→ **WORK TO COMPLETE**: Below is a listing to write out in full, exactly as given, without its pictures.

→ **DATA SHOWN**:
******************************
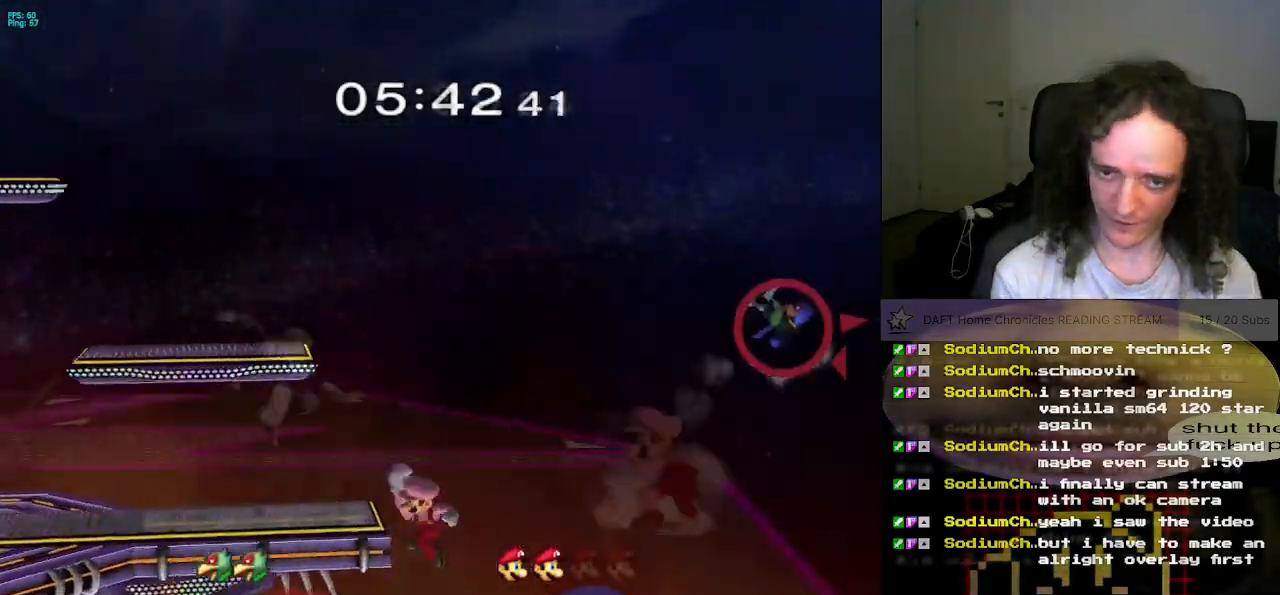
{"buttons": [], "left_stick": "left", "right_stick": "center", "events": []}
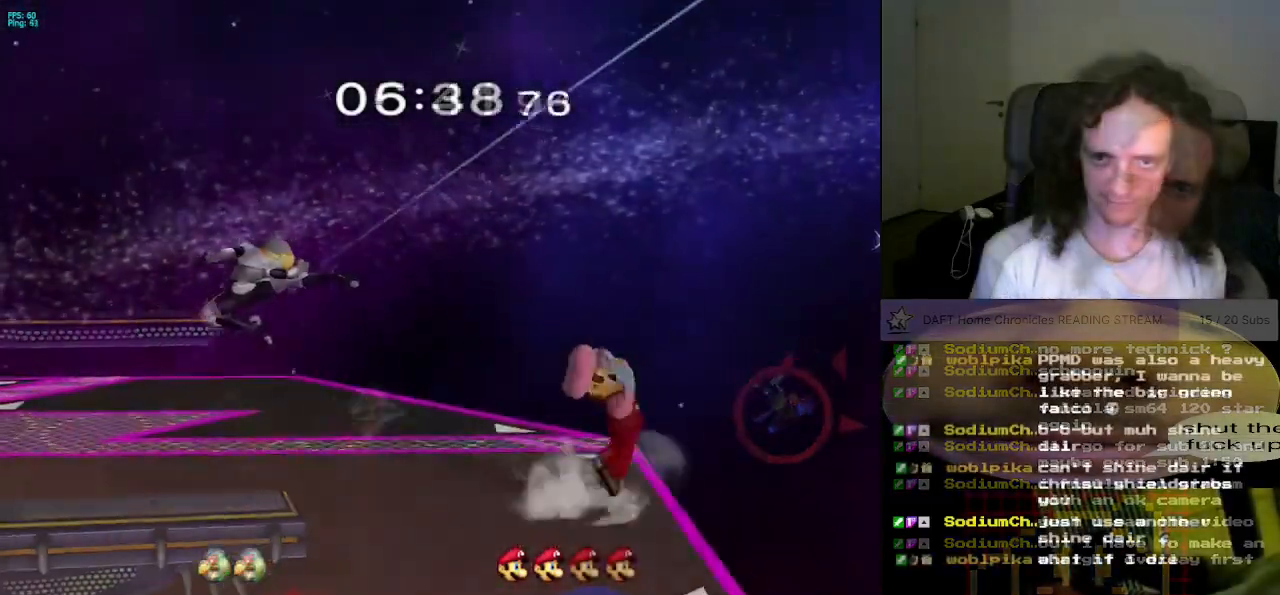
{"buttons": [], "left_stick": "down", "right_stick": "center", "events": [[384, "right_stick", "left"], [401, "left_stick", "down"], [467, "right_stick", "center"]]}
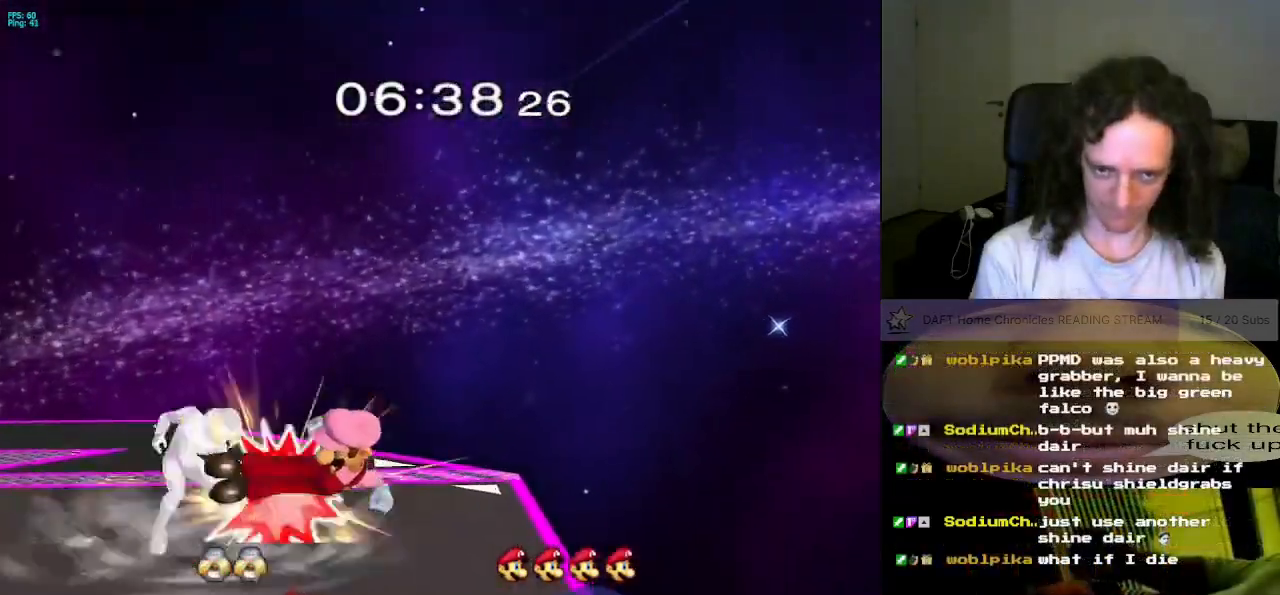
{"buttons": [], "left_stick": "left", "right_stick": "down", "events": [[16, "L1", "down"], [66, "left_stick", "down-left"], [116, "L1", "up"], [250, "left_stick", "left"], [267, "right_stick", "down"], [367, "right_stick", "center"], [417, "right_stick", "down"]]}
******************************
→ **SOLUTION FOR THIS EXERCISE**:
{"buttons": [], "left_stick": "left", "right_stick": "center", "events": []}
{"buttons": [], "left_stick": "down", "right_stick": "center", "events": [[384, "right_stick", "left"], [401, "left_stick", "down"], [467, "right_stick", "center"]]}
{"buttons": [], "left_stick": "left", "right_stick": "down", "events": [[16, "L1", "down"], [66, "left_stick", "down-left"], [116, "L1", "up"], [250, "left_stick", "left"], [267, "right_stick", "down"], [367, "right_stick", "center"], [417, "right_stick", "down"]]}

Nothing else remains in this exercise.